I don’t have the answer to what is the best approach here. I don’t think anyone except skeptics read this guys blog. Most people have better things to do. But at the same time, it is quite disturbing that they not only hack accounts, they’ve obviously also tracked my movements from Adelaide to Brissie. It’s not like I’ve broadcasted that, so these people are very persistent in their stalking.
I advise you all to be careful, not only on facebook. These people are known for escalating to extremely aggressive behaviour.
Hutchings had previously made dozens of comments on the anti-vaccine Facebook page of the Australian Vaccination Network (most of which I still have), which are consistent in subject and tone to everything else he has written. Hutchings had also claimed he was “a doctor” in a Courier Mail online article’s comments section; and he had also claimed to be able to sign conscientious objector forms via fax (he can’t, and he can’t). From the AVN Facebook page, on November 8 2010 (probably another elite hacker comment):
On April 3 2015, I wrote about anti-vaccine chiropractor Koe Davidson, of Peak Potential Health and Wellness, in Melbourne – a member of the CAA – who had been investigated by AHPRA with a determination made by the Chiropractic Board of Australia. Davidson was caught cold posting anti-vaccine misinformation on his professional pages. He was cautioned for those.
In January 2014, Davidson had posted several anti-vaccine comments which were, mostly, precisely the same in content and tone as those previously posted on his professional pages. The difference with the 2014 comments, however, was that those comments were made by elite hackers who had hacked into his private Facebook profile to publish hacked comments in his name, which were consistent with his beliefs and personality, for some reason unbeknownst to himself, or the CBA; or us. The CBA agreed:
Well, stick a fork in me and call me “chump”.
On August 1 2015, I wrote about anti-vaccine chiropractor Jason Parkes, of Boambee – a member of the CAA – who had been making outrageous anti-vaccine and anti-medicine comments on the AVN Facebook page over a three-year period. Parkes had, inexplicably, been hosting third year medical students out of Coffs Harbour on their allied health rotation.

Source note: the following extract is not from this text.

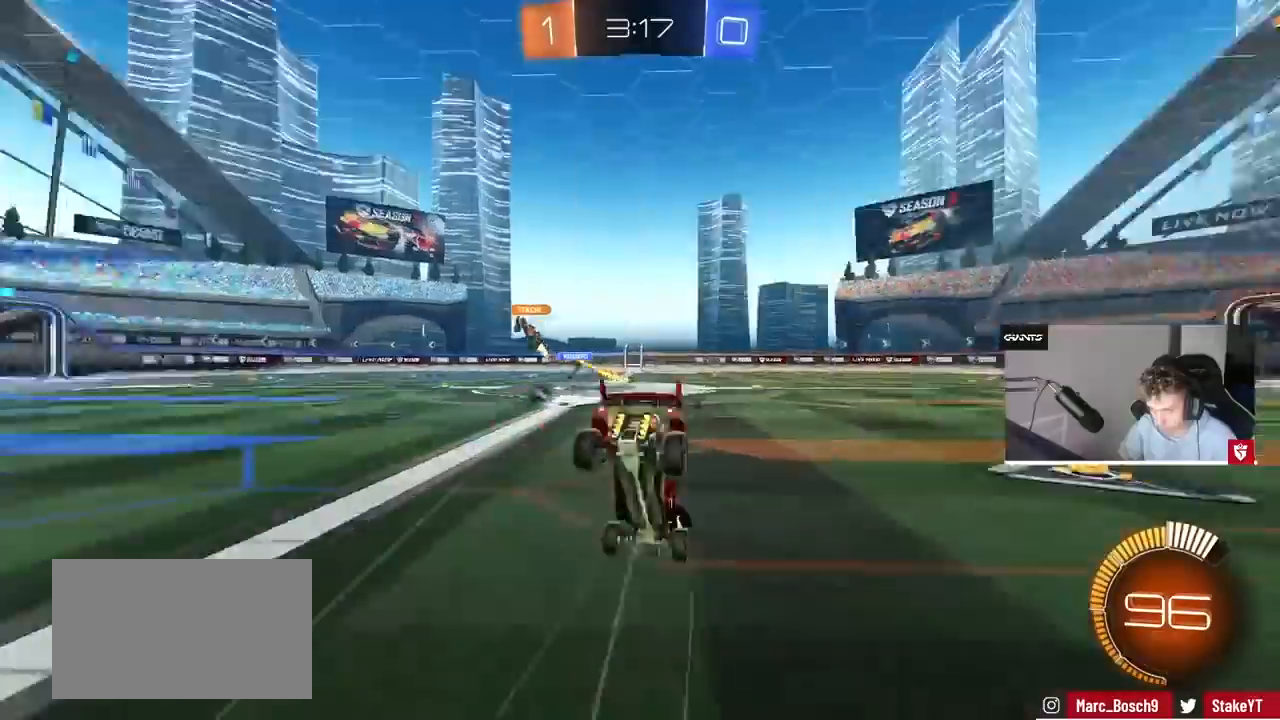
{"keys": ["a"], "mouse": [], "events": [[67, "mouse_right", "up"], [133, "space", "down"], [233, "w", "up"], [333, "a", "down"], [333, "space", "up"]]}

Today, an article has been published in Australian Doctor (full text at bottom of this post), which investigates how Parkes came to be in a position to mentor a bunch of students who are being trained in evidence-based medicine. Obviously Parkes’ services won’t be needed any more:
The chiropractor was adamant he had always been professional with the students and was not preaching anti-vaccination propaganda.
“The students observe me adjusting patients. I go through a normal chiropractic examination history. I go through X-rays and explain how that side of things works,” he said.
“At the end of the day, it’s no skin off my arse. I’m doing this voluntarily on my own time.
“So it would be the school’s loss, not mine [if the placements were discontinued].”
In a twist of what can only be understood as fate – let’s face some hard realities, here – Parkes claims he was probably also hacked when elite hackers made comments from his personal Facebook profile which were also consistent with the content and personality of Parkes’ non-hacked comments. There is a nefarious elite hacker intent in here somewhere; I just can’t nail it down:
Mr Parkes last week described some of his previous comments on vaccination as “debates” and banter, but also said that his Facebook account “may have been hacked” around the time of his “medical sham” comments in mid-2011.
I would go a step further. I would say that both Parkes’ and Hutchings’ Facebook accounts had been hacked by the same elite hackers when they were having this hackers’ conversation on the AVN Facebook page, on December 1-4 2010:
I mean, there really is no other logical explanation.